Saran Tji Laki perihal bolu katresna untuk kekasih hati

Bahasa Indonesia dalam kemasan makanan itu wajib. Bahasa dan aksara Sunda memperkuat citra lokal.

▒ Lama baca < 1 menit

Bolu bronis Tji Laki 9 Bandung — Blogombal.com

Kemasan bolu cokelat ini apik dan nyeni. Terbikin oleh Tji Laki 9, Jalan Cilaki, Bandung, Jabar. Dikemas dalam langgam vintage, kue ini berslogankan kalimat dalam bahasa Sunda, “Katresna kagem ni mideudeuh.” Artinya, cinta kasih untuk yang tersayang. Di atas teks Latin ada aksara Sunda. Layanan berbasis AI dalam aplikasi ponsel dapat menerjemahkannya.

Bolu bronis Tji Laki 9 Bandung — Blogombal.com

Bagi saya hal ini menarik karena penganan modern dari Bandung ini dilekati tuturan lokal, dalam bahasa Sunda halus. Kita tahu, banyak produk penganan modern lokal yang berbahasa Inggris padahal mayoritas konsumennya adalah orang Indonesia. Atribut penjual pun dalam bahasa Indonesia: toko bolu & kue.

Bolu bronis Tji Laki 9 Bandung — Blogombal.com

Tak apa, itu soal pilihan dan selera. Pemilihan cara berbahasa itu hak asasi. Hanya dalam urusan kenegaraan ada UU yang mewajibkan penggunaan bahasa Indonesia. Kalau dalam forum internasional presiden berpidato dalam Indonesia, ada penerjemah berupa orang, bukan komputer, dari penyelenggara.

Eh ralat, sebenarnya untuk bahasa Indonesia dalam informasi produk buatan dalam negeri maupun impor sudah diatur dalam Pasal 39 Perpres No. 63/2019.

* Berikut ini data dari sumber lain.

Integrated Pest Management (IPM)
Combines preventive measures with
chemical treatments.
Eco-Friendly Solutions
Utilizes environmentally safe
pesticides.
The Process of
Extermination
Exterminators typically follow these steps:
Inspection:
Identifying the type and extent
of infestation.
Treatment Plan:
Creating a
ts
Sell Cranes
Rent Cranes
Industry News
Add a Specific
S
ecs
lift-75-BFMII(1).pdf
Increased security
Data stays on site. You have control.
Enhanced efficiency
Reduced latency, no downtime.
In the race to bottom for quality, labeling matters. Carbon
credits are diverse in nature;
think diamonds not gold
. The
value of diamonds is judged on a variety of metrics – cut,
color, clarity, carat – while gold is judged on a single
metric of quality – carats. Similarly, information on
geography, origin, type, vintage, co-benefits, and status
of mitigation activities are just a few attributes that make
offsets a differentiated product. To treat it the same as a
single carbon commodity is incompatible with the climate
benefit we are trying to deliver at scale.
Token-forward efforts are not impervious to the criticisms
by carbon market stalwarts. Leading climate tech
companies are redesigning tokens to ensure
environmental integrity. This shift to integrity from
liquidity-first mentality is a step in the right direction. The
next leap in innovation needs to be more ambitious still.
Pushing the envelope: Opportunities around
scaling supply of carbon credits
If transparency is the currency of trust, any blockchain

Bolu bronis Tji Laki 9 Bandung — Blogombal.com

Hal lain yang menarik adalah saran penyimpanan dan penyajian dalam bahasa Indonesia, dikemas dalam kartu tipis krem berukuran 10 X 8 cm dengan tinta cokelat tua, delapan halaman dalam lipatan. Tetapi kalau heavy cream, sour cream, dan dan Greek yoghurt diterjemahkan ke dalam bahasa Indonesia mungkin malah bikin bingung. Kalau butter? Memang mentega namun kadang orang tak membedakannya dari margarin.

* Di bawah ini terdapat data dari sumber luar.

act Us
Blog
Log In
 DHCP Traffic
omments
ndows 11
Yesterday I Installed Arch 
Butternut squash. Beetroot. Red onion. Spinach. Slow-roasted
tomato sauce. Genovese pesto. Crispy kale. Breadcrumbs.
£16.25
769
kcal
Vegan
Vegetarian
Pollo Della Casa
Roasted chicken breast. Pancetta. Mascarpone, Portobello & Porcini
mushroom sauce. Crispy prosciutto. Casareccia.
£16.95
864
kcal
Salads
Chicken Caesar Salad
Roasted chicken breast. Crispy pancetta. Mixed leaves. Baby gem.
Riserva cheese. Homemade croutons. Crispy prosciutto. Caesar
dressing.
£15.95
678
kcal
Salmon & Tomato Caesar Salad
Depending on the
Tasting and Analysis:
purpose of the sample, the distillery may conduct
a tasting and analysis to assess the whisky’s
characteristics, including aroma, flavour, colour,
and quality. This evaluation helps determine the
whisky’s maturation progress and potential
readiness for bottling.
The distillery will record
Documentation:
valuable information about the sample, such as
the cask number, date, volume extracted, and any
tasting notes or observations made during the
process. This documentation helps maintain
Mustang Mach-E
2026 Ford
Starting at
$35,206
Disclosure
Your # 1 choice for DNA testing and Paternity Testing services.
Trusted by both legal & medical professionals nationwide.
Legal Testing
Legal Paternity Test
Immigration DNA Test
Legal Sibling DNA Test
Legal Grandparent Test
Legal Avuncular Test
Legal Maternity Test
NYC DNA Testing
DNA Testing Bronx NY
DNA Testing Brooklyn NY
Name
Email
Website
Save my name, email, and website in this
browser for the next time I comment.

Bolu bronis Tji Laki 9 Bandung — Blogombal.com

Panduan untuk konsumen itu perlu. Tentang cara menyimpan, hal tersebut serupa yang dilakukan produsen roti tawar dalam bungkus: masukkanlah ke dalam kulkas maupun pembeku. Bahwa konsumen tak peduli, itu masalah lain.

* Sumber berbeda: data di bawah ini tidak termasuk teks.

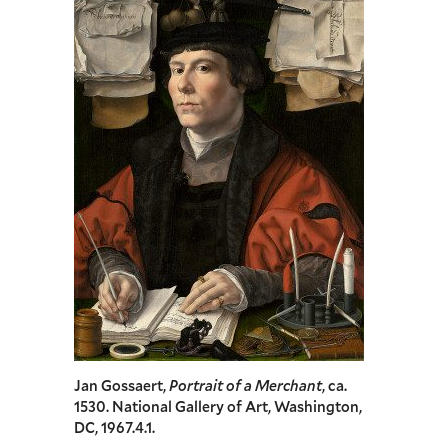
Jan Gossaert,
Portrait of a Merchant
, ca.
1530. National Gallery of Art, Washington,
DC, 1967.4.1.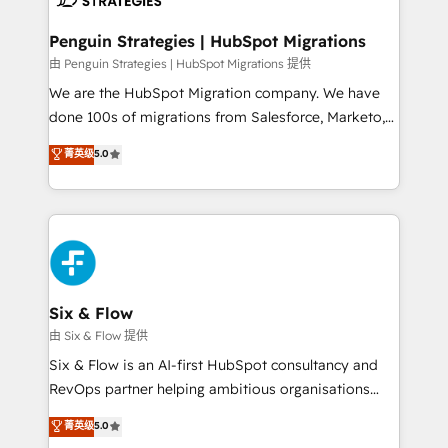
refinement, we streamline workflows, improve lead
management, and speed up deal closures. With 500+
Penguin Strategies | HubSpot Migrations
projects completed, our Agile approach ensures your
由 Penguin Strategies | HubSpot Migrations 提供
HubSpot CRM drives measurable results. Our
We are the HubSpot Migration company. We have
RevOps services align your sales, marketing, and
done 100s of migrations from Salesforce, Marketo,
customer success teams for peak performance. We
Eloqua, Microsoft Dynamics, pipedrive and others.
菁英级
5.0
optimize the revenue lifecycle—lead generation to
We leverage our proven processes and AI to get it
retention—by refining processes and eliminating
done right the first time. We help companies build
inefficiencies. Using HubSpot tools and data-driven
high performing revenue operations across complex
strategies, we create scalable solutions that
sales cycles, multi system environments and global
maximize profitability and adapt to your goals.
SaaS or manufacturing teams. Trusted by leading
enterprises and fast growing scale ups including
Sony, Rapyd, Fiverr, XM Cyber, Wix - Base44, EMA
Six & Flow
Design Automation and FIT. 📊 RevOps & data
由 Six & Flow 提供
architecture 🔗 CRM migrations & End to end
Six & Flow is an AI-first HubSpot consultancy and
integrations 🤖 AI workflows & enrichment 📘 Team
RevOps partner helping ambitious organisations
enablement & company-wide adoption We create
grow with clarity, confidence, and intelligence.
菁英级
5.0
HubSpot environments that teams use with
Operating across the UK, Netherlands, Ireland, and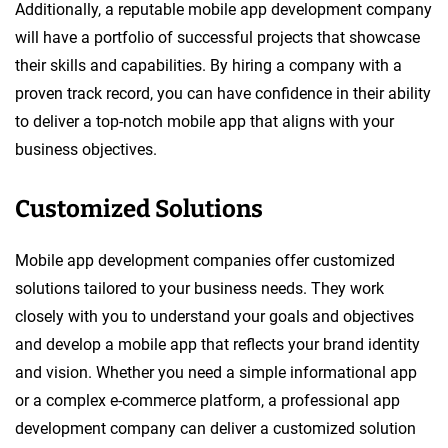
Additionally, a reputable mobile app development company
will have a portfolio of successful projects that showcase
their skills and capabilities. By hiring a company with a
proven track record, you can have confidence in their ability
to deliver a top-notch mobile app that aligns with your
business objectives.
Customized Solutions
Mobile app development companies offer customized
solutions tailored to your business needs. They work
closely with you to understand your goals and objectives
and develop a mobile app that reflects your brand identity
and vision. Whether you need a simple informational app
or a complex e-commerce platform, a professional app
development company can deliver a customized solution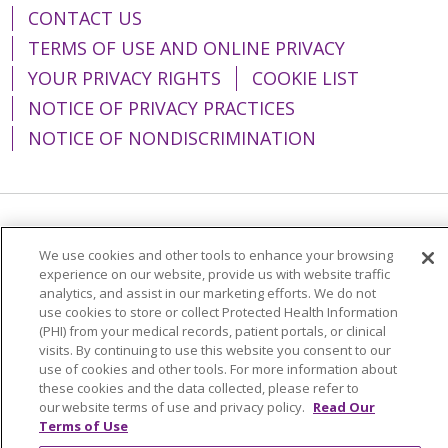
CONTACT US
TERMS OF USE AND ONLINE PRIVACY
YOUR PRIVACY RIGHTS
COOKIE LIST
NOTICE OF PRIVACY PRACTICES
NOTICE OF NONDISCRIMINATION
Language Assistance:
English
Español
We use cookies and other tools to enhance your browsing
简体中文
Tiếng Việt
Русский
한국어
experience on our website, provide us with website traffic
analytics, and assist in our marketing efforts. We do not
Italiano
العربية
Français
Deutsch
ગુજરાતી
use cookies to store or collect Protected Health Information
(PHI) from your medical records, patient portals, or clinical
Polski
Kabuverdianu
ភាសាខ្មែរ
visits. By continuing to use this website you consent to our
use of cookies and other tools. For more information about
Português do Brasil
हिंदी
اردو
తెలుగు
these cookies and the data collected, please refer to
our website terms of use and privacy policy.
Read Our
Tagalog
Nederlands
नेपाली
Українська
Terms of Use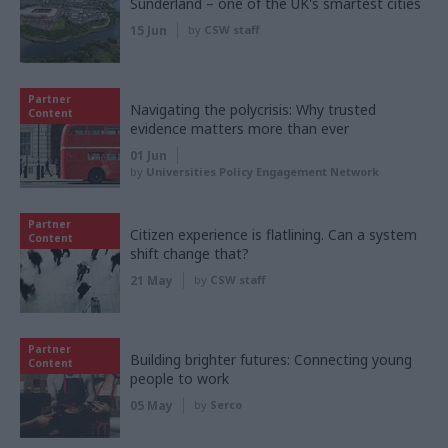
Sunderland – one of the UK's smartest cities
15 Jun
by
CSW staff
Partner
Navigating the polycrisis: Why trusted
Content
evidence matters more than ever
01 Jun
by
Universities Policy Engagement Network
Partner
Citizen experience is flatlining. Can a system
Content
shift change that?
21 May
by
CSW staff
Partner
Building brighter futures: Connecting young
Content
people to work
05 May
by
Serco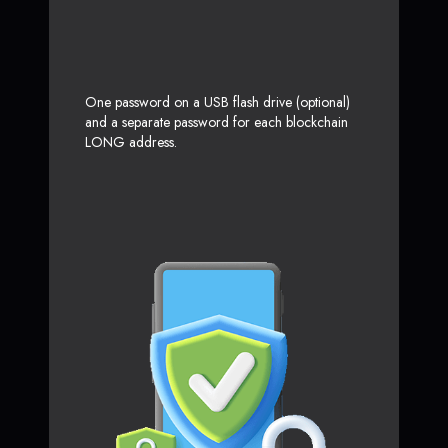
One password on a USB flash drive (optional)
and a separate password for each blockchain
LONG address.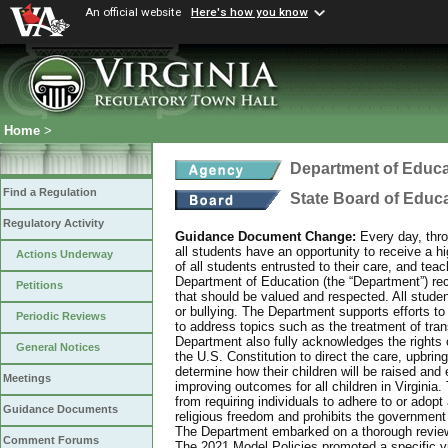
An official website
Here's how you know
Home
>
Department of Educa
Find a Regulation
State Board of Educ
Regulatory Activity
Guidance Document Change:
Every day, thro
all students have an opportunity to receive a hi
Actions Underway
of all students entrusted to their care, and tea
Department of Education (the “Department”) recog
Petitions
that should be valued and respected. All studen
or bullying. The Department supports efforts to
Periodic Reviews
to address topics such as the treatment of tra
Department also fully acknowledges the rights 
General Notices
the U.S. Constitution to direct the care, upbring
determine how their children will be raised and 
Meetings
improving outcomes for all children in Virginia.
from requiring individuals to adhere to or adopt
Guidance Documents
religious freedom and prohibits the government f
The Department embarked on a thorough review 
Comment Forums
The 2021 Model Policies promoted a specific vi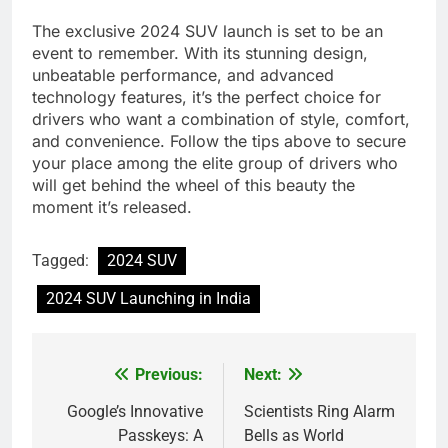
The exclusive 2024 SUV launch is set to be an
event to remember. With its stunning design,
unbeatable performance, and advanced
technology features, it’s the perfect choice for
drivers who want a combination of style, comfort,
and convenience. Follow the tips above to secure
your place among the elite group of drivers who
will get behind the wheel of this beauty the
moment it’s released.
Tagged:
2024 SUV
2024 SUV Launching in India
Previous:
Next:
Post
navigation
Google’s Innovative
Scientists Ring Alarm
Passkeys: A
Bells as World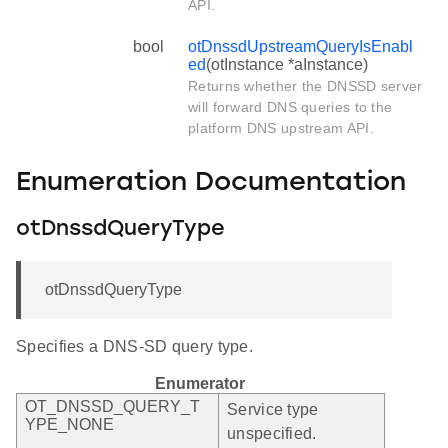
API.
bool
otDnssdUpstreamQueryIsEnabl
ed
(otInstance *aInstance)
Returns whether the DNSSD server
will forward DNS queries to the
platform DNS upstream API.
Enumeration Documentation
otDnssdQueryType
otDnssdQueryType
Specifies a DNS-SD query type.
Enumerator
OT_DNSSD_QUERY_T
Service type
YPE_NONE
unspecified.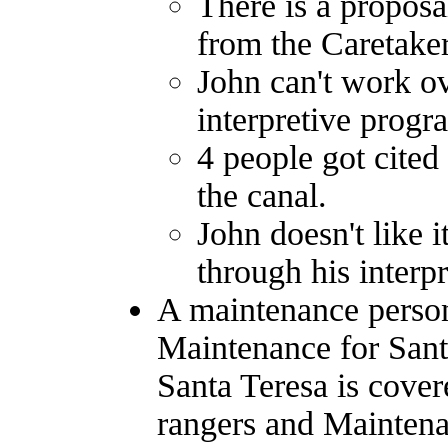
There is a propos
from the Caretake
John can't work ov
interpretive progr
4 people got cited
the canal.
John doesn't like 
through his interp
A maintenance person 
Maintenance for Sant
Santa Teresa is cover
rangers and Maintenan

Bolu bronis Tji Laki 9 Bandung — Blogombal.com

Atau bisa juga konsumen sudah tahu, namun informasi yang memandu tetap perlu. Betul, seperti pada bungkus mi instan, padahal semua pembeli tahu cara memprosesnya. Ihwal aturan pakai itu diatur dalam UU Perlindungan Konsumen.

Bolu bronis Tji Laki 9 Bandung — Blogombal.com
¬ Teks dalam bahasa Sunda halus, Latin dan aksara Sunda, padahal produk lain sebangsa roti dan kue berbahasa Inggris untuk konsumen yang orang Indonesia.

Lalu bagaimana rasa bolu cokelat ini? Bagi saya biasa saja, dalam arti enak, manis, karena seharusnya memang demikian. Maaf, selera lidah saya dalam urusan roti, kue, dan sebangsanya memang payah.

Bolu bronis Tji Laki 9 Bandung — Blogombal.com

Apakah saya mencoba setidaknya satu saran untuk memperlezat penganan ini? Saya tidak ingin. Stok bahan juga habis. Tanpa pengayaan pun cukup.

¬ Bukan tulisan berbayar maupun titipan

2 Comments

Tito Sigilipoe Minggu 31 Mei 2026 ~ 20.13 Reply

Greek Yoghurt dan selai buahnya tetep harus beli sendiri.
Kan sudah ada cokelatnya juga yak, kok ditambah selai buah lagi.